Usmanov paid “substantially more” than the £20 million estimate, has announced that he will present the 450 artworks to the Russian state to keep the collection intact, saying “When I knew that this collection would be sold at auction, I felt the need to try to preserve the collection in its entirety.”

Russia’s 18th-richest man, Usmanov purchased a 14.6% stake in the Arsenal football club last month, for £75 million.

Rostropovich’s widow, opera star Galina Vishnevskaya has said she hopes the works will be put on display in St Petersburg. She put the collection up for sale because of the security and insurance costs of keeping them at her homes in Paris and London.

One item in the collection, Boris Grigoriev’s Faces of Russia, is considered the most important painting to emerge from Russia since the Communist revolution and, if it had been sold at auction, was expected to fetch between £1.5m and £2m. Painted in 1921, the artist loved the piece so much he refused to part with it in his lifetime and had it mounted on to a folding five-panelled screen so that it could be exhibited around Western Europe and America.

boris grigoriev faces of russia
Boris Grigoriev’s Faces of Russia

The collection also includes First Steps by Alexei Venetsianov, one of the first Russian artists to paint peasant scenes, and 22 works by Ilya Repin, including a portrait of the poet Alexander Pushkin.

Although Rostropovich was a vocal critic of Soviet repression and escaped to the West with his wife to avoid persecution, his death was described by President Putin as “a huge loss for Russian culture”. Putin hosted a Kremlin banquet to mark the musician’s 80th birthday in March and presented him with the Order for Services to the Fatherland first class - Russia’s highest honour.

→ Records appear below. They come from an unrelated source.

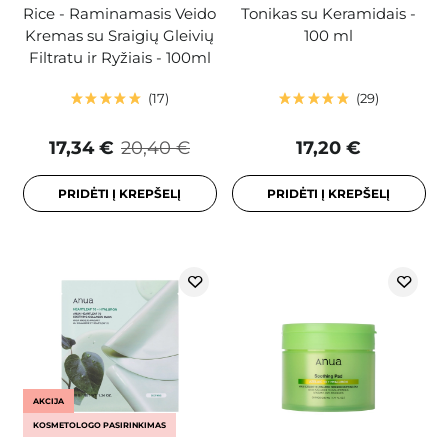
Rice - Raminamasis Veido
Tonikas su Keramidais -
Kremas su Sraigių Gleivių
100 ml
Filtratu ir Ryžiais - 100ml
17
29
17,34 €
20,40 €
17,20 €
PRIDĖTI Į KREPŠELĮ
PRIDĖTI Į KREPŠELĮ
AKCIJA
KOSMETOLOGO PASIRINKIMAS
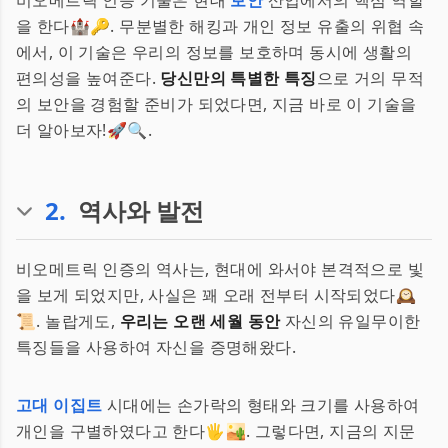
비오메트릭 인증 기술은 현대
보안
산업에서의 핵심 역할
을 한다🏰🔑. 무분별한 해킹과 개인 정보 유출의 위협 속
에서, 이 기술은 우리의 정보를 보호하며 동시에 생활의
편의성을 높여준다.
당신만의 특별한 특징
으로 거의 무적
의 보안을 경험할 준비가 되었다면, 지금 바로 이 기술을
더 알아보자!🚀🔍.
2
.
역사와 발전
비오메트릭 인증의 역사는, 현대에 와서야 본격적으로 빛
을 보게 되었지만, 사실은 꽤 오래 전부터 시작되었다🕰️
📜. 놀랍게도,
우리는 오랜 세월 동안
자신의 유일무이한
특징들을 사용하여 자신을 증명해왔다.
고대 이집트
시대에는 손가락의 형태와 크기를 사용하여
개인을 구별하였다고 한다🖐️🏜️. 그렇다면, 지금의 지문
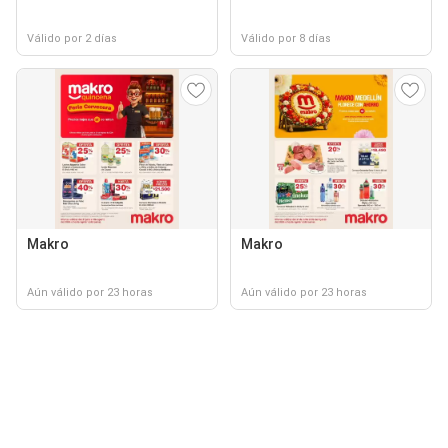
Válido por 2 días
Válido por 8 días
Makro
Makro
Aún válido por 23 horas
Aún válido por 23 horas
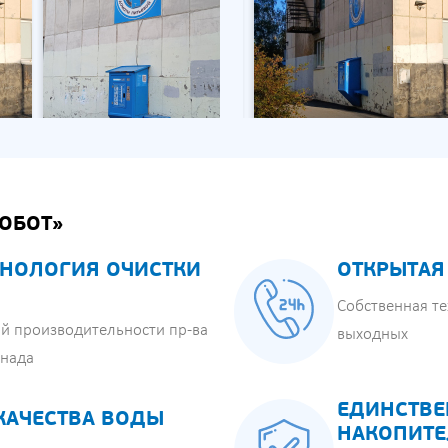
ОБОТ»
НОЛОГИЯ ОЧИСТКИ
ОТКРЫТАЯ
Собственная те
й производительности пр-ва
выходных
анада
ЕДИНСТВЕ
КАЧЕСТВА ВОДЫ
НАКОПИТЕ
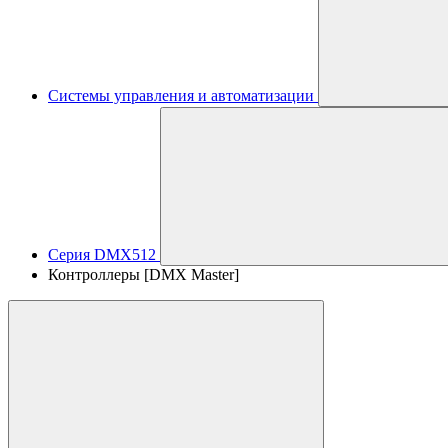
Системы управления и автоматизации
Серия DMX512
Контроллеры [DMX Master]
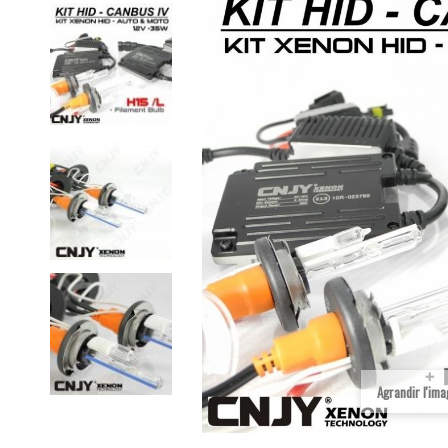
Agrandir l'im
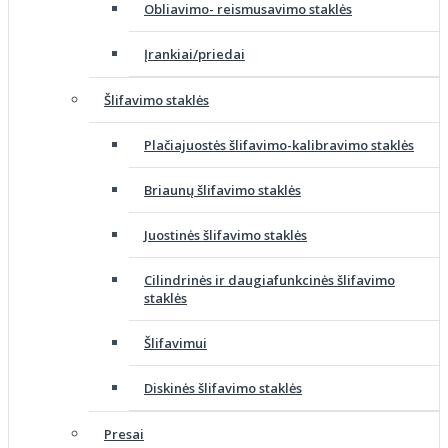
Obliavimo- reismusavimo staklės
Įrankiai/priedai
Šlifavimo staklės
Plačiajuostės šlifavimo-kalibravimo staklės
Briaunų šlifavimo staklės
Juostinės šlifavimo staklės
Cilindrinės ir daugiafunkcinės šlifavimo
staklės
Šlifavimui
Diskinės šlifavimo staklės
Presai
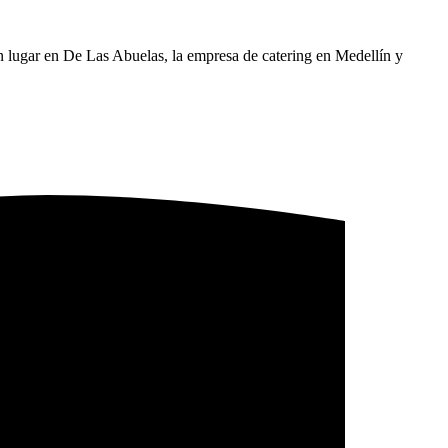
en lugar en De Las Abuelas, la empresa de catering en Medellín y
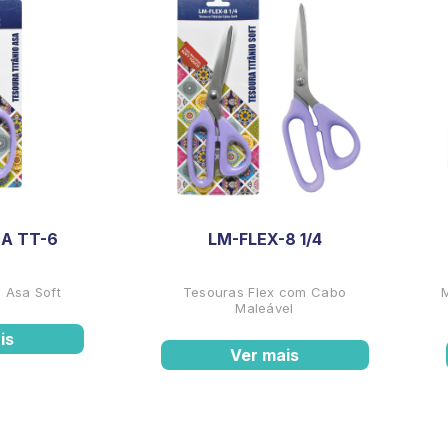
A TT-6
LM-FLEX-8 1/4
 Asa Soft
Tesouras Flex com Cabo
Maleável
is
Ver mais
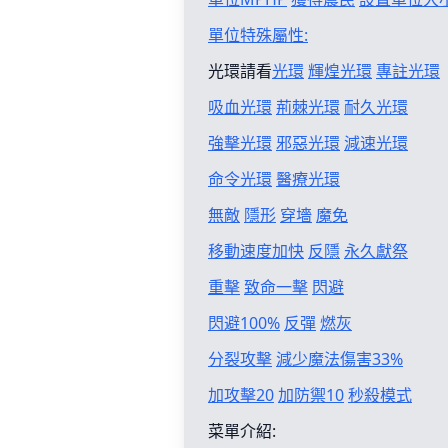
單位特殊屬性:
光環請看
光環
輝煌光環
專註光環
吸血光環
荊棘光環
耐久光環
強擊光環
邪惡光環
減速光環
命令光環
醫療光環
無敵
隱形
穿墻
魔免
移動速度加快
反隱
永久獻祭
重擊
致命一擊
閃避
閃避100%
反彈
燃灰
分裂攻擊
減少魔法傷害33%
加攻擊20
加防禦10
秒殺模式
菜單介紹:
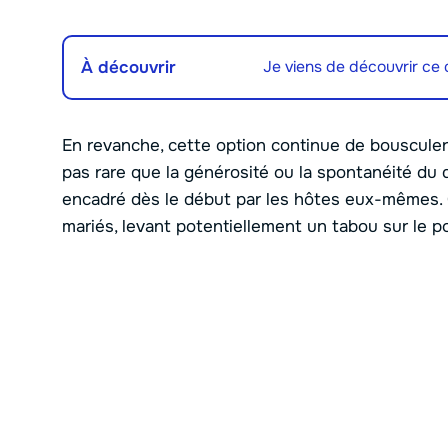
À découvrir
Je viens de découvrir ce q
En revanche, cette option continue de bousculer l
pas rare que la générosité ou la spontanéité du
encadré dès le début par les hôtes eux-mêmes. C
mariés, levant potentiellement un tabou sur le poi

Sotheby’s was in charge of the planned auction, and says that it is “highly unusual” for one buyer to scoop up an entire collection of this calibre. However, it is not without unprecedent - Viktor Vekselberg paid $90 million in 2004 for Faberge eggs owned by the late US businessman Malcolm Forbes, returning them to Russia. He also spent $1 million to sponsor the return of historic church bells from Harvard University to the Danilov monastery this summer.